E ora veniamo al tema del titolo: il coefficiente di Gini. Dal web “Esso è opera dello statistico Corrado Gini e si configura come misura della diseguaglianza di una distribuzione. Si utilizza anche come indice per misurare la diseguaglianza nella distribuzione del reddito o anche della ricchezza. È un numero compreso tra 0 ed 1. Valori bassi del coefficiente indicano una distribuzione abbastanza omogenea, con il valore 0 che corrisponde alla pura equi-distribuzione, ad esempio la situazione in cui tutti percepiscono esattamente lo stesso reddito; valori alti del coefficiente indicano una distribuzione più diseguale, con il valore 1 che corrisponde alla massima concentrazione, ovvero la situazione dove una persona percepisca tutto il reddito del paese mentre tutti gli altri hanno un reddito nullo.”

Se osserviamo la mappa del mondo soprastante, sapendo che i colori più accentuati rappresentano i divari maggiori, e che i colori più chiari le aree con i divari minori, notiamo come questi insistano molto sull’Europa germanica e scandinava, siano evidenti nel Canada, e poi via via trascolorano in tinte più scure (Africa, Asia, Sudamerica), dove ci sono molti ricchi infinitamente più ricchi di una miriade di poveri.

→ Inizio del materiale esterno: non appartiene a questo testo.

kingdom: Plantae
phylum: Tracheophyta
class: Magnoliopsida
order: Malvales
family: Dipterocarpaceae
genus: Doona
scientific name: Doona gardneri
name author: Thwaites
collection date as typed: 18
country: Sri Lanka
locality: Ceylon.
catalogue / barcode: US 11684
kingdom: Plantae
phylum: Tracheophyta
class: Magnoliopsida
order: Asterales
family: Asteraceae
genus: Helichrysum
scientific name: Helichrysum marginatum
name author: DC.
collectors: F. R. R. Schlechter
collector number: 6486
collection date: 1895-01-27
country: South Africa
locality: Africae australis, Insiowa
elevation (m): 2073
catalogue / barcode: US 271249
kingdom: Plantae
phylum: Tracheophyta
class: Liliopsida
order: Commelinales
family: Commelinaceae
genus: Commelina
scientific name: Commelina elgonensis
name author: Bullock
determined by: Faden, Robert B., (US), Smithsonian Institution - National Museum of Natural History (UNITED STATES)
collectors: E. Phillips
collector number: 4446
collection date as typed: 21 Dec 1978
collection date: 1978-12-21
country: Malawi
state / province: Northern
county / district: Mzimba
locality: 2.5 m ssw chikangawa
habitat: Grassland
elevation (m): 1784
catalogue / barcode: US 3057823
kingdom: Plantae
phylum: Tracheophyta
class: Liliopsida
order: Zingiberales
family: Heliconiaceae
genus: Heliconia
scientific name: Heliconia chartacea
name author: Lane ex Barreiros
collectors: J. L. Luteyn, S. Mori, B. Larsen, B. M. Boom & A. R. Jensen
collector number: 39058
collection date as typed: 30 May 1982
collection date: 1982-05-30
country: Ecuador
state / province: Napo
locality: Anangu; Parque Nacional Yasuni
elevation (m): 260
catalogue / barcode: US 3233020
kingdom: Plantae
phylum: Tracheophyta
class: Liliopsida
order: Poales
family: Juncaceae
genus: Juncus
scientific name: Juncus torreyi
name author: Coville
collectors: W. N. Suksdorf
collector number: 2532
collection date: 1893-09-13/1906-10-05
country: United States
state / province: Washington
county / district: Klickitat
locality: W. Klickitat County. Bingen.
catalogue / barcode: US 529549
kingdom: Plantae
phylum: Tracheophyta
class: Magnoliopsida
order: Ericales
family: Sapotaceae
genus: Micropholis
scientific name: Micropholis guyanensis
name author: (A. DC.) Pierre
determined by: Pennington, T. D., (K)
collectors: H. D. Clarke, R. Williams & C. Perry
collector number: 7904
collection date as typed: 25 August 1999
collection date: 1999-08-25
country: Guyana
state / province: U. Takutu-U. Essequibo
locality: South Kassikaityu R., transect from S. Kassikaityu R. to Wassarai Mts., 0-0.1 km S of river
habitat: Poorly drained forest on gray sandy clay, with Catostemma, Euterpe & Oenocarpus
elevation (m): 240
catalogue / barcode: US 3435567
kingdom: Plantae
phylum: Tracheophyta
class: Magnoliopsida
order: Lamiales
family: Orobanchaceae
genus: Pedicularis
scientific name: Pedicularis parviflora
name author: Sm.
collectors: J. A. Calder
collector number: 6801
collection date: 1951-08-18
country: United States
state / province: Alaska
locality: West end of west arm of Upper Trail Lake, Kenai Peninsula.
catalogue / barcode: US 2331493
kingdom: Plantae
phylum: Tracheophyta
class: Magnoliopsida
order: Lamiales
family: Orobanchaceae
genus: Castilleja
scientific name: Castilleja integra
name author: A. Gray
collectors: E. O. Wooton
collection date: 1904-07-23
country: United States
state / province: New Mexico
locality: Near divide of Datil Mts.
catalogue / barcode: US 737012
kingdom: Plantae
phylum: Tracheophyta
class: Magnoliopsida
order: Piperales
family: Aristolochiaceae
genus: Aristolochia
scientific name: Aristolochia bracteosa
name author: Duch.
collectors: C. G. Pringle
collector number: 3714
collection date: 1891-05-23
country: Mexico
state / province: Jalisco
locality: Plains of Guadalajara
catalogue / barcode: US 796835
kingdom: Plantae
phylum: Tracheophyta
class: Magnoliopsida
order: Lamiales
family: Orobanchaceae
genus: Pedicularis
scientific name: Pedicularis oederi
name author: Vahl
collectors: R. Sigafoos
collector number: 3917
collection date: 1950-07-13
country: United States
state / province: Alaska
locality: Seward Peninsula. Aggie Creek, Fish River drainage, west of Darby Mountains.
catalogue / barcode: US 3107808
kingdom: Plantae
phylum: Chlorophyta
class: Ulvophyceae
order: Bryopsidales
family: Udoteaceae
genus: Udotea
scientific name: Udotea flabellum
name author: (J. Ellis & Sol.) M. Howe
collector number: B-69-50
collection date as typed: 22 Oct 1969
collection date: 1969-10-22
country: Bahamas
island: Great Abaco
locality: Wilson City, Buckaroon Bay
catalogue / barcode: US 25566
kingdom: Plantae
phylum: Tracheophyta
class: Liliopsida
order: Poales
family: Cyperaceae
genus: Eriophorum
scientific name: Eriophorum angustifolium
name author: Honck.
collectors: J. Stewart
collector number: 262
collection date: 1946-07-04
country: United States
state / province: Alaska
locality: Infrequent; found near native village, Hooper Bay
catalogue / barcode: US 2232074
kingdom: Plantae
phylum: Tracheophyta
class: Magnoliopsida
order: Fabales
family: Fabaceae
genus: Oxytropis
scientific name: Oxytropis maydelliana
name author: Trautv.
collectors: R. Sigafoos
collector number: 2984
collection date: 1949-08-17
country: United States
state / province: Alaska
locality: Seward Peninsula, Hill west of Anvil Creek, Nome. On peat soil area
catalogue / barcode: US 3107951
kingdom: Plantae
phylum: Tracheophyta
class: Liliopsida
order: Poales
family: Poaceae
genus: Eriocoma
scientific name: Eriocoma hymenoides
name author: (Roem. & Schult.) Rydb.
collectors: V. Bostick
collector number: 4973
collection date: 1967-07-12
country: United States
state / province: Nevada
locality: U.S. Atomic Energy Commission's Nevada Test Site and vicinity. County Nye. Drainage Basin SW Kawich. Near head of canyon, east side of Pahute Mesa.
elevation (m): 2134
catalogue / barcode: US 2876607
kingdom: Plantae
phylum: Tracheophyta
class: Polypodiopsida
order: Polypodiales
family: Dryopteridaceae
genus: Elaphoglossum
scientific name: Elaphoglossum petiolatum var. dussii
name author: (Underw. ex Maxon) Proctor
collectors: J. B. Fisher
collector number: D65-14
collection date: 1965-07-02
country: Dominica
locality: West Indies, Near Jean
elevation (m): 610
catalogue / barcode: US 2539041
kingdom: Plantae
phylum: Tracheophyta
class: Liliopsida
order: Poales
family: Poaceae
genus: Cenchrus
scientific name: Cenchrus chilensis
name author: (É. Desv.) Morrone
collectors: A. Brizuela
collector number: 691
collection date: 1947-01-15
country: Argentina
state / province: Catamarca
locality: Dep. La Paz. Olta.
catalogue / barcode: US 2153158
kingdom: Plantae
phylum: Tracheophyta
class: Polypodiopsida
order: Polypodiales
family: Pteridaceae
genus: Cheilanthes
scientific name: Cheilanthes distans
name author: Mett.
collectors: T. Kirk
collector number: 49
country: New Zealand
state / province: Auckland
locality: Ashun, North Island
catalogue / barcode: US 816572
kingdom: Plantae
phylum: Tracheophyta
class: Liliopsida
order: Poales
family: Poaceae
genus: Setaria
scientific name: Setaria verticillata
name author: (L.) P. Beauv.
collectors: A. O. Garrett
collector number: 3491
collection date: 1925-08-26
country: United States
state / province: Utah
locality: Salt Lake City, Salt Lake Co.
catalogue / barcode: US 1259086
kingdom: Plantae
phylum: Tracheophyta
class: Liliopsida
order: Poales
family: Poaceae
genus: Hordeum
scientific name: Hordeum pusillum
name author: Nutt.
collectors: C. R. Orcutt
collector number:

Da socialista democratico incallito mi viene da dire che il coefficiente di Gini conferma regimi di maggiore giustizia sociale dove le dottrine socialiste moderate e riformiste hanno attecchito da molti decenni, mentre invece, dove sono state o son presenti dittature, regimi autoritari (Cina, paesi arabi, etc.), o fortemente competitivi (USA) il divario registrato dall’indice è più dilatato.

Un altro modo per ragionare di giustizia, senza enfasi ideologica, da Aristotele a Corrado Gini.